__Task details__: In your copy, reproduce the entries exactly as they are, minus the images.
··········
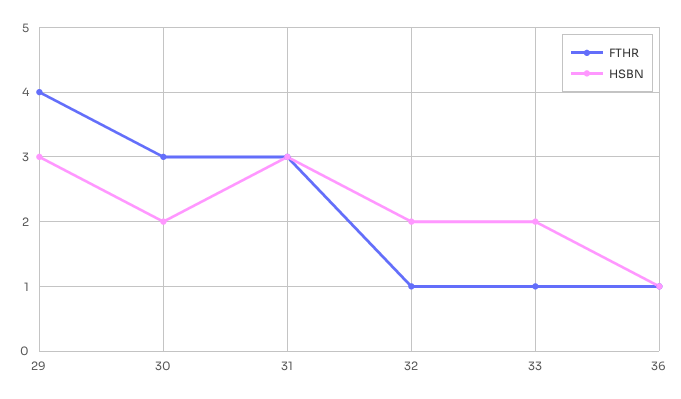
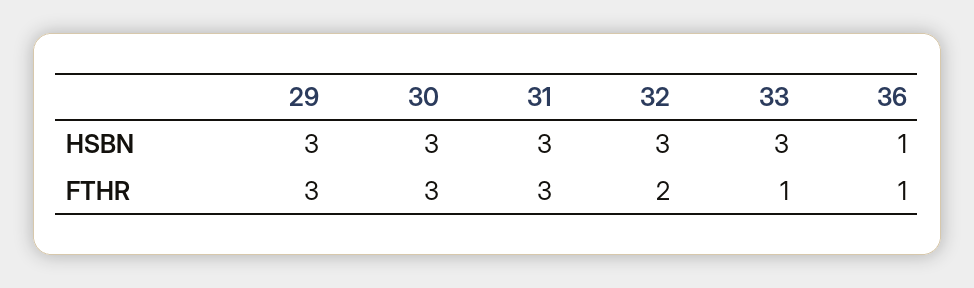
  {
    "FTHR": {
-     "29": 4,
+     "29": 3,
      "30": 3,
      "31": 3,
-     "32": 1,
+     "32": 2,
      "33": 1,
      "36": 1
    },
    "HSBN": {
      "29": 3,
-     "30": 2,
+     "30": 3,
      "31": 3,
-     "32": 2,
+     "32": 3,
-     "33": 2,
+     "33": 3,
      "36": 1
    }
  }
··········
__Reply__:
  {
    "FTHR": {
-     "29": 4,
+     "29": 3,
      "30": 3,
      "31": 3,
-     "32": 1,
+     "32": 2,
      "33": 1,
      "36": 1
    },
    "HSBN": {
      "29": 3,
-     "30": 2,
+     "30": 3,
      "31": 3,
-     "32": 2,
+     "32": 3,
-     "33": 2,
+     "33": 3,
      "36": 1
    }
  }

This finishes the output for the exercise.